To be clear, I am NOT constantly bringing it up or anything. I'm being conscious not to do that, or act strangely, because I don't want to put any pressure on and make things more awkward.
DP I think is actively avoiding having sex with me recently.
. On weekend mornings we used to have along lie in but frequently now he gets up early to do x y or z and has a go at me for being 'lazy' despite me hardly ever getting a lie in (work).
We had some child free time together today and he suggested we go a walk together (to get us out of the house so nothing could be suggested??) then said enjoy your day and went to watch football. Nice, but come on..
I'm really sad about it. I love him and do not want to split up but sex was a major part of our closeness. I've been with him since I was a teenager, and sex I did have before him was terrible, I'm only mid 30s and just don't think I can handle such infrequent sex. I dread if it's going to just get worse.
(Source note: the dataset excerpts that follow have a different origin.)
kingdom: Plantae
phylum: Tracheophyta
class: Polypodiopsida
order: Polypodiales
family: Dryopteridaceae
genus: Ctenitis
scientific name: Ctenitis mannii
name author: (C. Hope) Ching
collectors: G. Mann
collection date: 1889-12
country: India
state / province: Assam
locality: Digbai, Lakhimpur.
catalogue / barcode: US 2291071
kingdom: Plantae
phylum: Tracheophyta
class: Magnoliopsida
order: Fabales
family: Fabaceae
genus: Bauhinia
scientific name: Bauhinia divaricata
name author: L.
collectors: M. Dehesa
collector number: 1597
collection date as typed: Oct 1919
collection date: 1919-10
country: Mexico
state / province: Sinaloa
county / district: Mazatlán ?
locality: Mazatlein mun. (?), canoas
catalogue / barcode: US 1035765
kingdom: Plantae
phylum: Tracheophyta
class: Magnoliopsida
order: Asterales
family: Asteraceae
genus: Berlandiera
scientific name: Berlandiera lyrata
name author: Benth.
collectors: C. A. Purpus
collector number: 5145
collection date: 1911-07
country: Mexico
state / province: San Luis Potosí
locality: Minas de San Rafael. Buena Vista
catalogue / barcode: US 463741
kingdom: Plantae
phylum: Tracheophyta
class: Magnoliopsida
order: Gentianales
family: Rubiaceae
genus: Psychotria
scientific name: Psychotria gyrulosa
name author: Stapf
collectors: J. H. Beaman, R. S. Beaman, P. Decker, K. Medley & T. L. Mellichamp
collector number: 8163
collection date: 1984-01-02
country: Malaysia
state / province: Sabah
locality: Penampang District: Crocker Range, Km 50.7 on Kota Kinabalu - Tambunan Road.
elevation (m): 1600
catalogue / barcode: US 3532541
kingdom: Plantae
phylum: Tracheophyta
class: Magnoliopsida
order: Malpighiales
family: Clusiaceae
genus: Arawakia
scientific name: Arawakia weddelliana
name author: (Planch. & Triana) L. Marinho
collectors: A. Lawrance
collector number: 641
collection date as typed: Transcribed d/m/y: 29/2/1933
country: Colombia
I'd be understanding if it was a health issue or whatever but he just will not open up about it.
It probably sounds silly to some people, since it's not that infrequent, but it's still a MASSIVE change from where we were for so many many years. Also it's so functional when we do it, the last time he actually said to me in bed "Do you want PROCESSED now??" He claims it was a throwaway joke because I complained in the past it's mechanical, but I think it had an underlying tone.
Don't even know what I'm asking, just wanted to see if anyone has any advice or been in this situation.